*** Begin section ***
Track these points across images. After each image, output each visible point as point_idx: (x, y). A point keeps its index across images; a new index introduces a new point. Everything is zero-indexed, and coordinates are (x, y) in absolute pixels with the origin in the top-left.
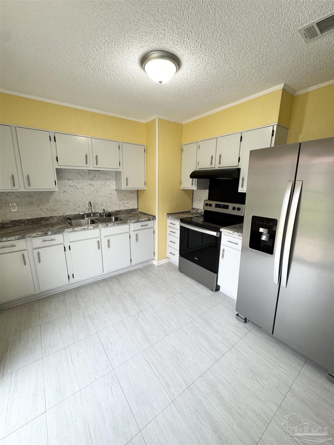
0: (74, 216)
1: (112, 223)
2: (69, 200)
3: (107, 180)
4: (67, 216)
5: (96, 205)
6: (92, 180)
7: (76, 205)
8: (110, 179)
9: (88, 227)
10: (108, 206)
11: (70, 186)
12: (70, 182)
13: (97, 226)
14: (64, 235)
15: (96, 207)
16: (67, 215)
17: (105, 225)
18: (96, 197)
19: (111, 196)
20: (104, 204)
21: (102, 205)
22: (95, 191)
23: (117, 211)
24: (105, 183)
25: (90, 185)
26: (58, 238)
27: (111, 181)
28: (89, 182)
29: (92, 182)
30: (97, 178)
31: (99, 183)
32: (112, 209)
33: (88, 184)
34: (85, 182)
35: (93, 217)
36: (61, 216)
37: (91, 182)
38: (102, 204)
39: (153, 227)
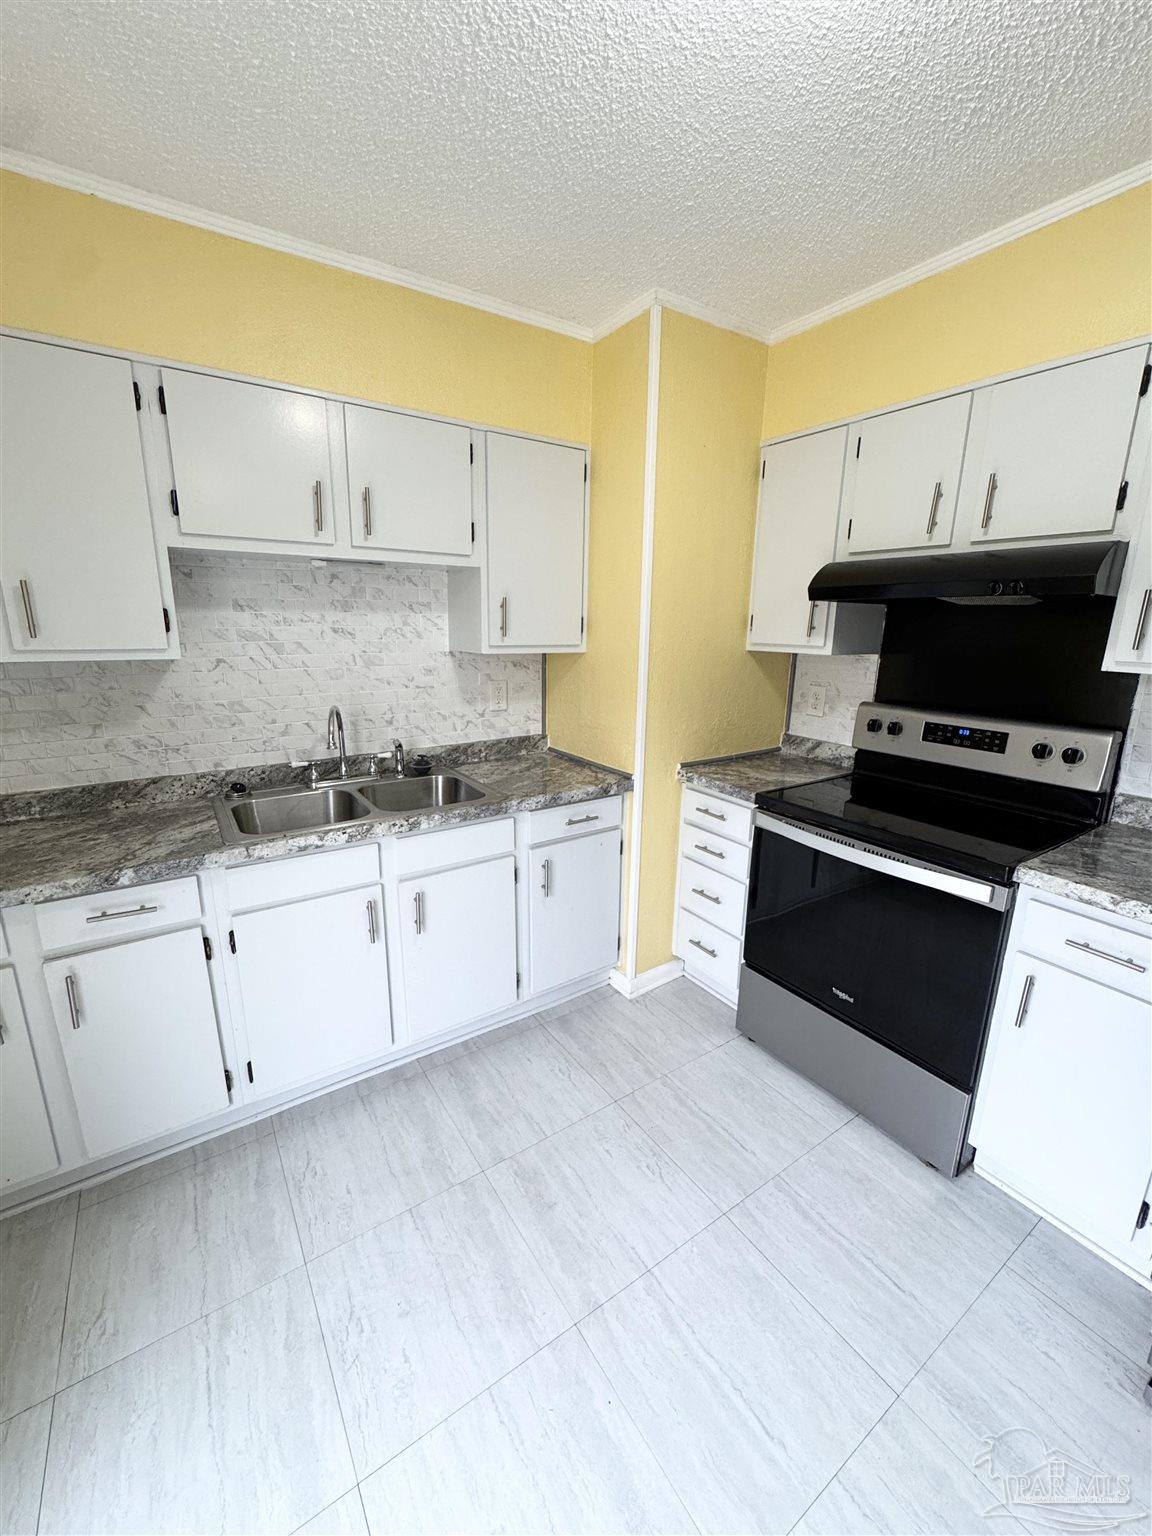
0: (263, 772)
1: (437, 817)
2: (240, 703)
3: (411, 607)
4: (229, 773)
5: (365, 724)
6: (346, 607)
7: (274, 722)
8: (428, 605)
9: (321, 839)
10: (417, 727)
11: (247, 637)
12: (245, 619)
13: (368, 830)
14: (203, 879)
15: (364, 733)
16: (232, 772)
17: (406, 828)
18: (362, 688)
19: (429, 680)
20: (400, 717)
21: (390, 723)
22: (358, 659)
23: (456, 749)
24: (405, 624)
25: (335, 631)
26: (174, 897)
27: (429, 616)
28: (334, 616)
29: (349, 620)
30: (368, 597)
31: (379, 621)
32: (434, 741)
33: (327, 628)
34: (315, 616)
35: (350, 777)
36: (203, 776)
37: (340, 615)
38: (388, 716)
39: (616, 828)
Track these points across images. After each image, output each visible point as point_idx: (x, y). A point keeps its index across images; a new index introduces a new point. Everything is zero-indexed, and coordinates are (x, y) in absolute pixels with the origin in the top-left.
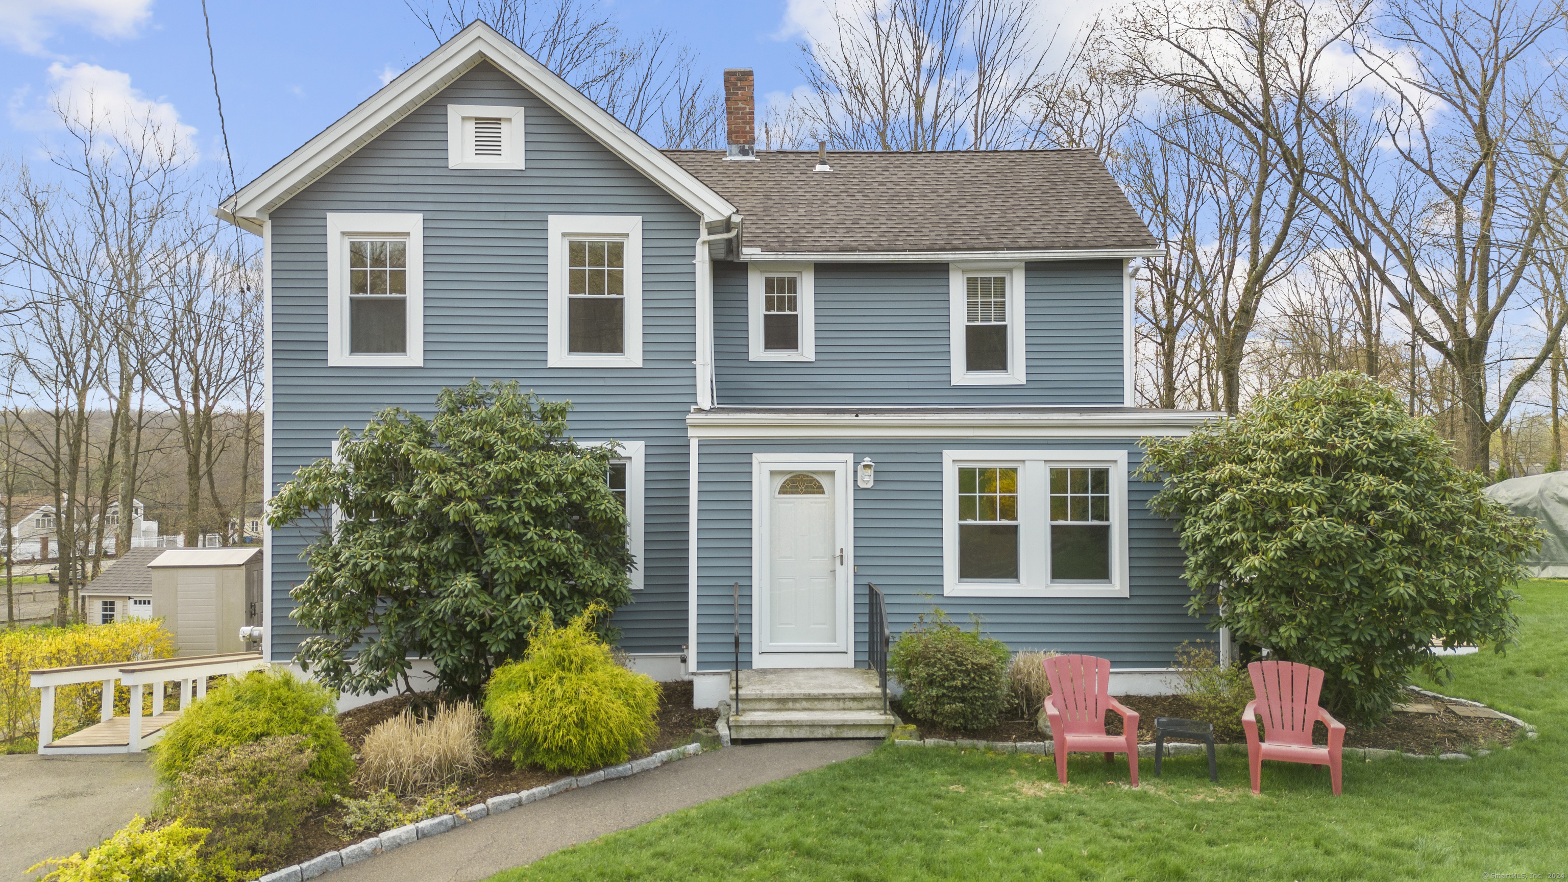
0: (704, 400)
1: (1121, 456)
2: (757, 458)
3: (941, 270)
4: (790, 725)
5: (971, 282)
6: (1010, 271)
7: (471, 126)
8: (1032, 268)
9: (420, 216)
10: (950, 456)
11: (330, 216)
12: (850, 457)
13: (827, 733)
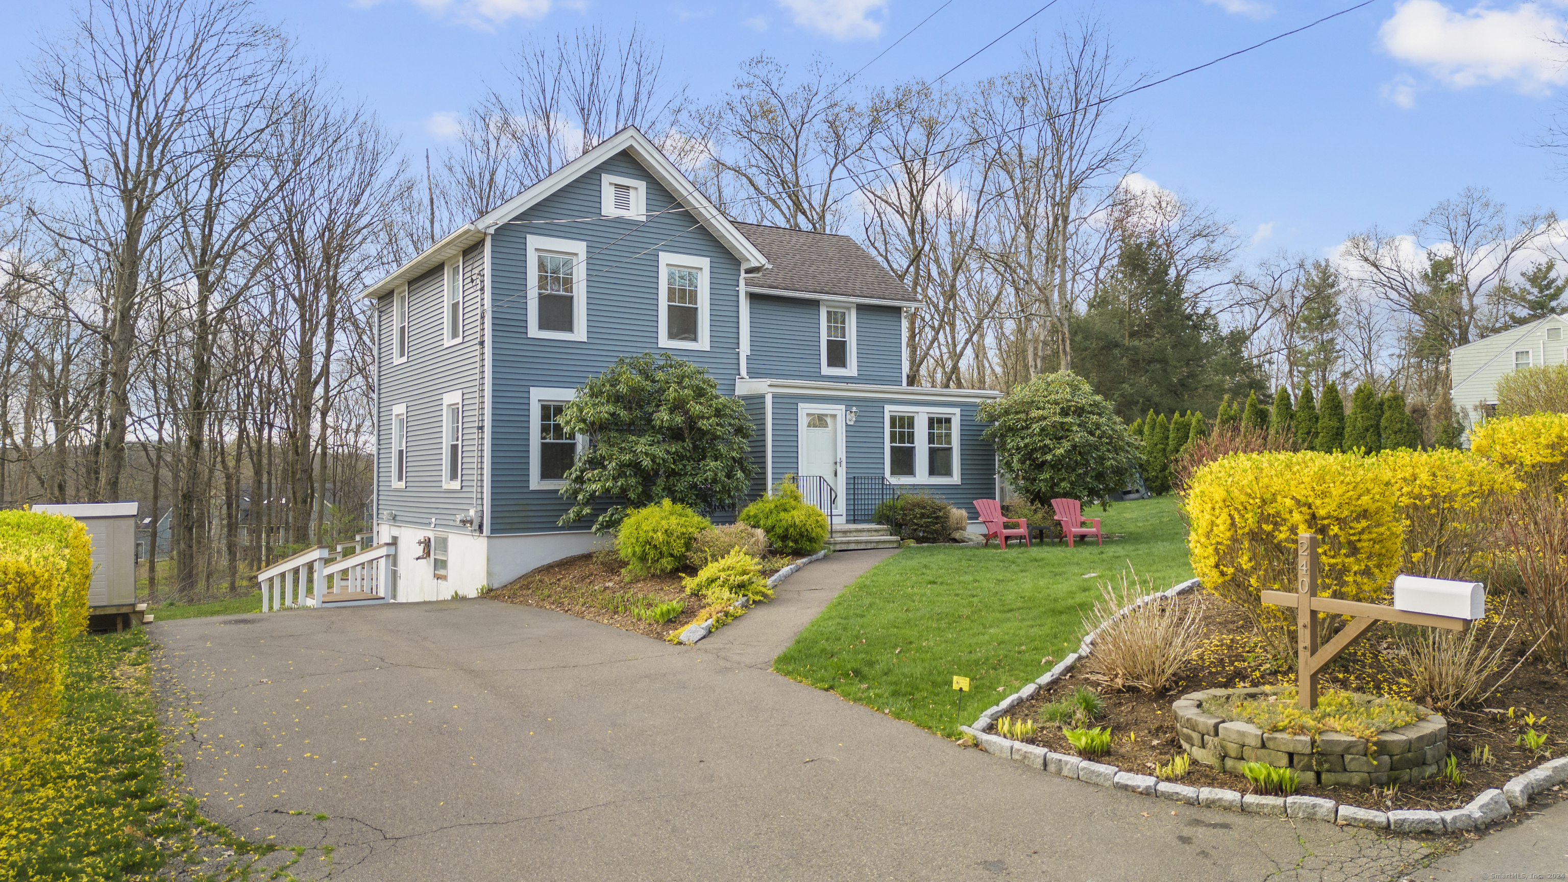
0: (744, 372)
1: (957, 411)
2: (801, 405)
3: (815, 304)
4: (857, 542)
5: (828, 312)
6: (849, 309)
7: (613, 188)
8: (861, 308)
9: (585, 243)
10: (888, 408)
11: (529, 237)
12: (843, 407)
13: (872, 546)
*** End section ***
§ **REQUIREMENT**:
Copy all the records above verbatim, line by line, and leave the pictures out of your answer.

§ **SOLUTION FOR THIS EXERCISE**:
Track these points across images. After each image, output each visible point as point_idx: (x, y). A point keeps its index across images; a new index introduces a new point. Everything is zero-indexed, and coordinates are (x, y) in absolute pixels with the origin in the top-left.
0: (74, 216)
1: (112, 223)
2: (69, 200)
3: (107, 180)
4: (67, 216)
5: (96, 205)
6: (92, 180)
7: (76, 205)
8: (110, 179)
9: (88, 227)
10: (108, 206)
11: (70, 186)
12: (70, 182)
13: (97, 226)
14: (64, 235)
15: (96, 207)
16: (67, 215)
17: (105, 225)
18: (96, 197)
19: (111, 196)
20: (104, 204)
21: (102, 205)
22: (95, 191)
23: (117, 211)
24: (105, 183)
25: (90, 185)
26: (58, 238)
27: (111, 181)
28: (89, 182)
29: (92, 182)
30: (97, 178)
31: (99, 183)
32: (112, 209)
33: (88, 184)
34: (85, 182)
35: (93, 217)
36: (61, 216)
37: (91, 182)
38: (102, 204)
39: (153, 227)
0: (263, 772)
1: (437, 817)
2: (240, 703)
3: (411, 607)
4: (229, 773)
5: (365, 724)
6: (346, 607)
7: (274, 722)
8: (428, 605)
9: (321, 839)
10: (417, 727)
11: (247, 637)
12: (245, 619)
13: (368, 830)
14: (203, 879)
15: (364, 733)
16: (232, 772)
17: (406, 828)
18: (362, 688)
19: (429, 680)
20: (400, 717)
21: (390, 723)
22: (358, 659)
23: (456, 749)
24: (405, 624)
25: (335, 631)
26: (174, 897)
27: (429, 616)
28: (334, 616)
29: (349, 620)
30: (368, 597)
31: (379, 621)
32: (434, 741)
33: (327, 628)
34: (315, 616)
35: (350, 777)
36: (203, 776)
37: (340, 615)
38: (388, 716)
39: (616, 828)
Track these points across images. After each image, output each visible point as point_idx: (x, y). A point keeps its index across images; a new index introduces a new point. Everything is zero-indexed, and coordinates are (x, y) in absolute pixels with the origin in the top-left.
0: (704, 400)
1: (1121, 456)
2: (757, 458)
3: (941, 270)
4: (790, 725)
5: (971, 282)
6: (1010, 271)
7: (471, 126)
8: (1032, 268)
9: (420, 216)
10: (950, 456)
11: (330, 216)
12: (850, 457)
13: (827, 733)
0: (744, 372)
1: (957, 411)
2: (801, 405)
3: (815, 304)
4: (857, 542)
5: (828, 312)
6: (849, 309)
7: (613, 188)
8: (861, 308)
9: (585, 243)
10: (888, 408)
11: (529, 237)
12: (843, 407)
13: (872, 546)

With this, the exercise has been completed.